October 13, 2025
Article
7 Venture Funds Deploying $4 Billion for Biotech This Fall

Overview
Fresh funds arrive as biotech's share of startup dollars hit a 20-year low. Here are the companies ready to deploy $4 billion for drug discovery, medical devices, and digital health companies.
Biotech funding remains tight in 2025, but a new crop of U.S. life-science funds is signaling that help is on the way. Between July and October, seven firms have announced new funds for investment in drug discovery, medical devices, and digital health companies, offering entrepreneurs a potential funding source during a dire time for the industry.
According to Crunchbase, the share of investment going to biotech startups in the U.S. is at a 20-year low, with investors putting $16.6 billion, or 8 percent, of their money in seed through growth rounds.
Here is a quick guide to who raised what and the types of companies they plan to back.
RELATED: The Fall Biotech Watchlist: 9 High-Stakes Decisions Ahead
1. Frazier Life Sciences — $1.3 billion
Frazier closed a $1.3 billion fund focused on creating and investing in early-stage biopharma companies.
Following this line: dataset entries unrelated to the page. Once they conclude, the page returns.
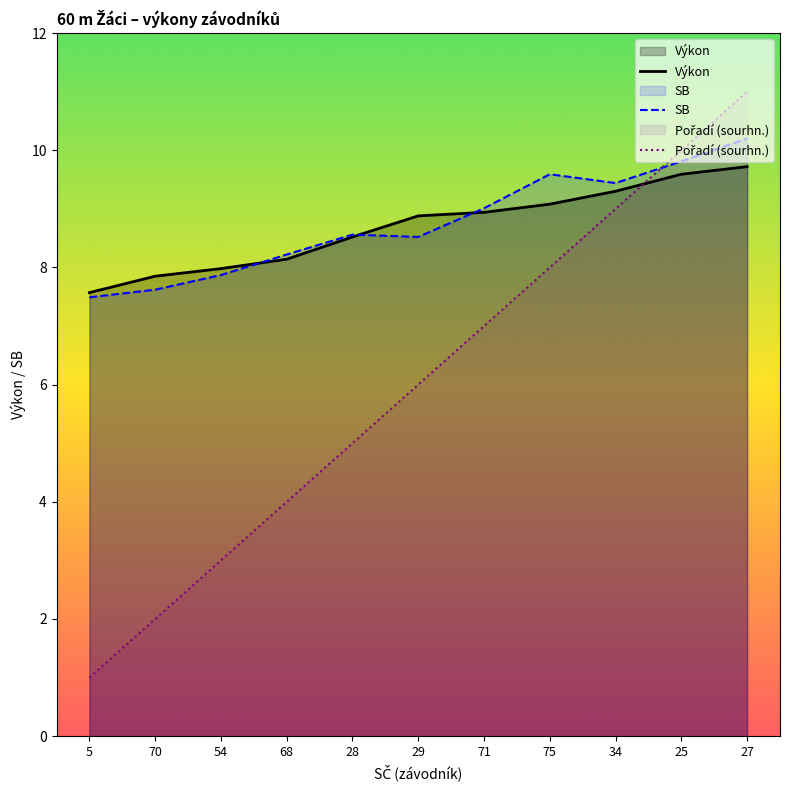

Between 70 and 28, which series saw the biggest shift?

Pořadí (sourhn.)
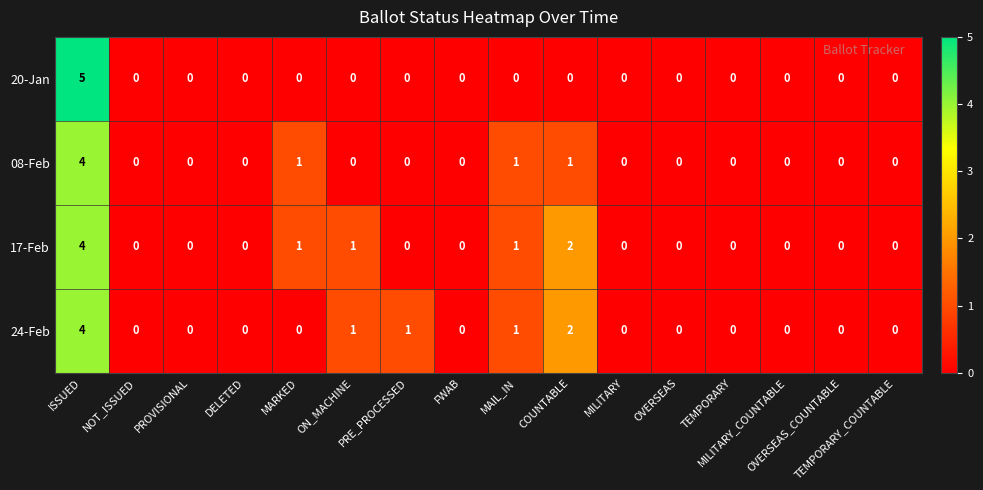

Which category has the highest value across all series?

ISSUED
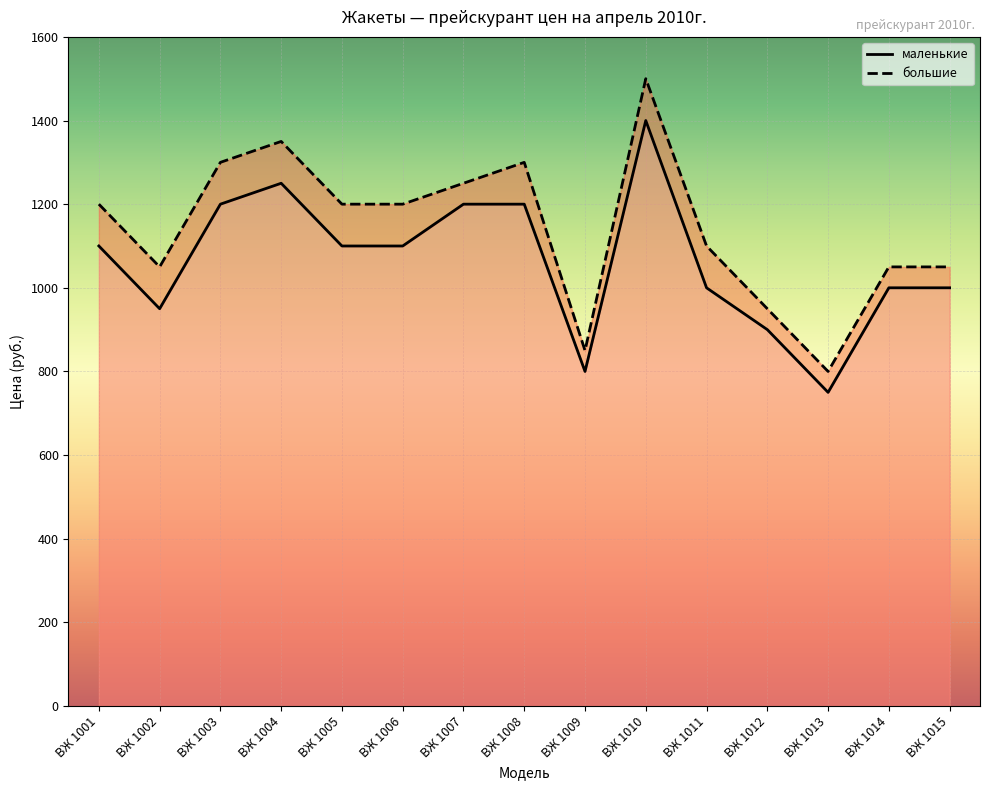

True or false: большие has a value of 1881 at ВЖ 1006.

False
The firm says it will continue forming new therapeutics startups and backing early private programs. Portfolio companies have achieved more than 65 FDA approvals, including KalVista’s regulatory clearance in July for the first oral on-demand treatment for hereditary angioedema.
2. Omega Funds — $647 million
Omega’s eighth flagship fund was oversubscribed at $647 million when it closed in July. The firm invests across the U.S. and Europe in areas such as oncology, immunology, rare diseases, precision medicine, and select devices. Omega says it supports companies from creation through later stages and points to dozens of commercialized products and exits by past portfolio companies.
3. Sanofi Ventures — $625 million
Sanofi added $625 million to its evergreen corporate venture fund, pushing total assets under management to more than $1.4 billion. The group invests in areas aligned with Sanofi’s strategy, including immunology, rare diseases, neurology, and vaccines. The organization is also interested in backing AI and digital health startups. Sanofi Ventures invests across the spectrum of a private company’s financing, from seed-stage to IPO.
4. Catalio Capital Management — more than $400 million
Catalio raised its fourth venture fund, topping $400 million. The firm cites a focus on medicines, devices, diagnostics and tools, often spinning out of leading academic centers and led by repeat founders. Recent investments include Leo Cancer Care, a company developing upright radiation therapy technology, and Ospri BioPath, a diagnostics company working on infectious disease detection.
5. Atlas Venture — $400 million
Atlas closed a $400 million fund to provide follow-on and growth capital to companies it helped start with earlier investment rounds. This vehicle sits alongside Atlas’s formation fund and is meant to keep backing programs as they move from early invention toward later proof points.
6. Ascenta Capital — $325 million
Ascenta, founded by physician-investors, closed a $325 million debut fund to invest in biotech in the early stages of clinical trials. The firm says it is disease agnostic but looks for companies with therapeutic platforms that can balance drug development risk with diversified multi-medicine pipelines. Prior investments include OrsoBio, a company targeting obesity, and Cardurion Pharmaceuticals, which is focused on cardiovascular diseases.
7. Hatteras Venture Partners — more than $200 million
Hatteras announced final closes for two healthcare-focused funds totaling more than $200 million. The firm emphasizes seed and early-stage investing across biopharma, med tech and health tech.